Christina Martin, along with three other CommonBond members, was chosen to attend our annual Impact in Action Trip in Ghana. She's agreed to share her thoughts with our readers, as have the other CB members and employees who participated in the trip.
Family/Friend: "What's new with you? Wait, how was Ghana?"
Me: "Ghana was an incredible and very humbling experience. The trip was through Pencils of Promise, a for-purpose organization out of New York City that builds schools and supports educational progress in underdeveloped areas of Ghana, Guatemala, and Laos. Everything they do is data-driven and sustainable, which as a pharmacist, I greatly appreciate. There were so many highlights from our time there, I can't even pick a favorite moment!"
This conversation has played out many times since I returned from the Impact in Action trip to Ghana. It is still surreal that the opportunity to see firsthand the effects of CommonBond's Social Promise even exists, let alone that I was selected to be a part of it. Still, that's exactly what happened—I traveled to Ghana in mid-February 2018 with fellow CommonBond members and employees.
By training, I am a pharmacist, and I was encouraged to pursue a pharmacy career because I enjoy helping others. In 2005, a family friend encouraged me to accompany him on a two-week mission to Honduras and volunteer in a makeshift clinic pharmacy. I thought the trip would just be a one-time opportunity to expand my pharmaceutical knowledge, but the experience became a part of who I am, and I've traveled with that same group to Honduras seven times since. I keep going back because of the sustainable and life-changing parts of the work we do. From pulling rotted teeth so a patient can eat again to removing impacted ear wax so a patient can hear again, we leave a lasting impact. One day we met an elderly man who carried his adult son three hours to our clinic. The son had cerebral palsy and could not walk, so the father carried him everywhere. I remember the tears rolling down this father's cheek as our team constructed a wheelchair from a plastic chair and bicycle wheels. I hold these stories dear in my heart.
Sustainable and life-changing—these same two words describe the work I got to do with CommonBond and Pencils of Promise in Ghana. We arrived in Accra on a Friday morning and, after clearing customs and retrieving our bags, we traveled to a school in Agbakope to observe the WASH and teacher-support programs. WASH stands for Water, Sanitation, and Hygiene and is dedicated not only to keeping kids healthy and in school, but also to improving hygienic habits in the community. While the full community impact is still being evaluated, we frequently heard stories of kids chiding their families and past visitors for not taking a full 20 seconds to wash their hands. Hand hygiene has been shown to save lives, so I'm confident that this sustainable recommendation can only help.

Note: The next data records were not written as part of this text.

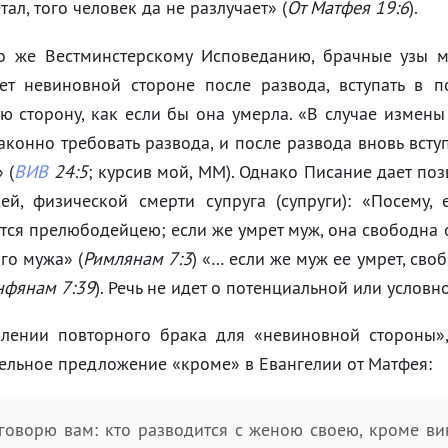
тал, того человек да не разлучает» (
От Матфея 19:6
).
о же Вестминстерскому Исповеданию, брачные узы м
ет невиновной стороне после развода, вступать в п
ю сторону, как если бы она умерла. «В случае измен
аконно требовать развода, и после развода вновь вступ
 (
ВИВ
24:5
; курсив мой, ММ). Однако Писание дает поз
ей, физической смерти супруга (супруги): «Посему,
тся прелюбодейцею; если же умрет муж, она свободна о
ого мужа» (
Римлянам 7:3
) «… если же муж ее умрет, своб
нфянам 7:39
). Речь не идет о потенциальной или условно
лении повторного брака для «невиновной стороны»,
ельное предложение «кроме» в Евангелии от Матфея:
говорю вам: кто разводится с женою своею, кроме ви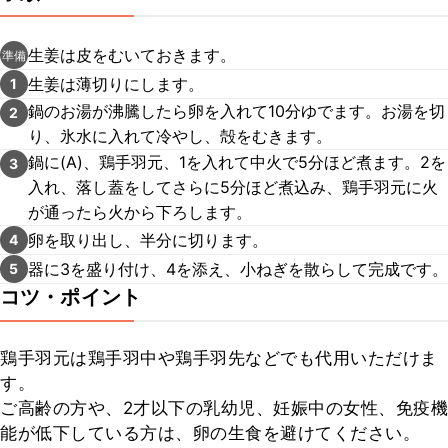
生姜は皮をむいておきます。
準備
生姜は薄切りにします。
1
鍋のお湯が沸騰したら卵を入れて10分ゆでます。お湯を切
2
り、氷水に入れて冷やし、殻をむきます。
鍋に(A)、鶏手羽元、1を入れて中火で5分ほど煮ます。2を
3
入れ、落し蓋をしてさらに5分ほど煮込み、鶏手羽元に火
が通ったら火から下ろします。
卵を取り出し、半分に切ります。
4
器に3を盛り付け、4を添え、小ねぎを散らして完成です。
5
コツ・ポイント
鶏手羽元は鶏手羽中や鶏手羽先などでも代用いただけま
す。

ご高齢の方や、2才以下の乳幼児、妊娠中の女性、免疫機
能が低下している方は、卵の生食を避けてください。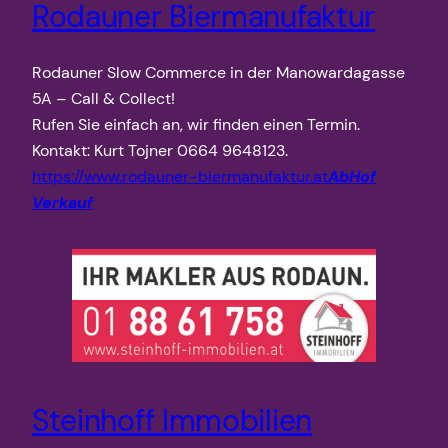
Rodauner Biermanufaktur
Rodauner Slow Commerce in der Manowardagasse
5A – Call & Collect!
Rufen Sie einfach an, wir finden einen Termin.
Kontakt: Kurt Tojner 0664 9648123.
https://www.rodauner-biermanufaktur.at
AbHof
Verkauf
Steinhoff Immobilien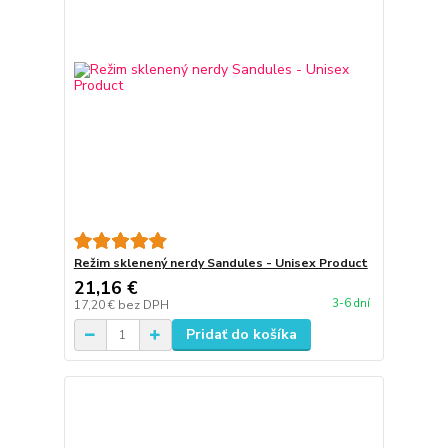
Režim sklenený nerdy Sandules - Unisex Product
21,16 €
3-6 dní
17,20 €
bez DPH
Pridať do košíka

On the second day, we had an opportunity to roll up our sleeves and help a community in Adaklu Henakope construct their new school. We learned that when a site is approved for a new school build, the community is obligated to contribute at least 20 percent; their contributions often come in the form of labor and materials. Before diving in, we were greeted by the community elders and were thanked for sacrificing our time to participate in the project. One of the local politicians spoke of the socioeconomic improvements that a new school would bring to the region, but noted that the site still did not have access to clean water. As if on cue, a well-drilling rig pulled up and all of the community members—children, parents, and elders—erupted in cheers and applause. Their elation at this new water well was an extremely humbling moment for me, as I often don't think twice about the water I use when brushing my teeth or cooking my meals. Now the schoolchildren will have access to clean water. Sustainable and life-changing.
Our final visit was to Oseikrom to participate in an inauguration ceremony for a new school opening in the community. The inauguration itself was an extremely wonderful event filled with traditional dancing and music; however, it was the wholeness of the day that left a lasting impact. We were all brought there by a common purpose—to provide and support education. In the words of Malala Yousafzai, "One child, one teacher, one book, one pen can change the world."
Many thanks to CommonBond CEO David Klein for having a "1-for-1" vision and creating a sustainable avenue for education in a world where escalating student debt seems insurmountable. Thanks to CommonBond, the money I am saving on my refinanced student loans has been used to purchase medications and supplies for those ongoing Honduras missions. Finally, I am thankful to have gained awareness of Pencils of Promise and have joined the organization as a Passport member so I can continue supporting their sustainable work. I can't wait to receive photos and videos of the children we're impacting firsthand; maybe I'll see some familiar faces! Akpe, CommonBond.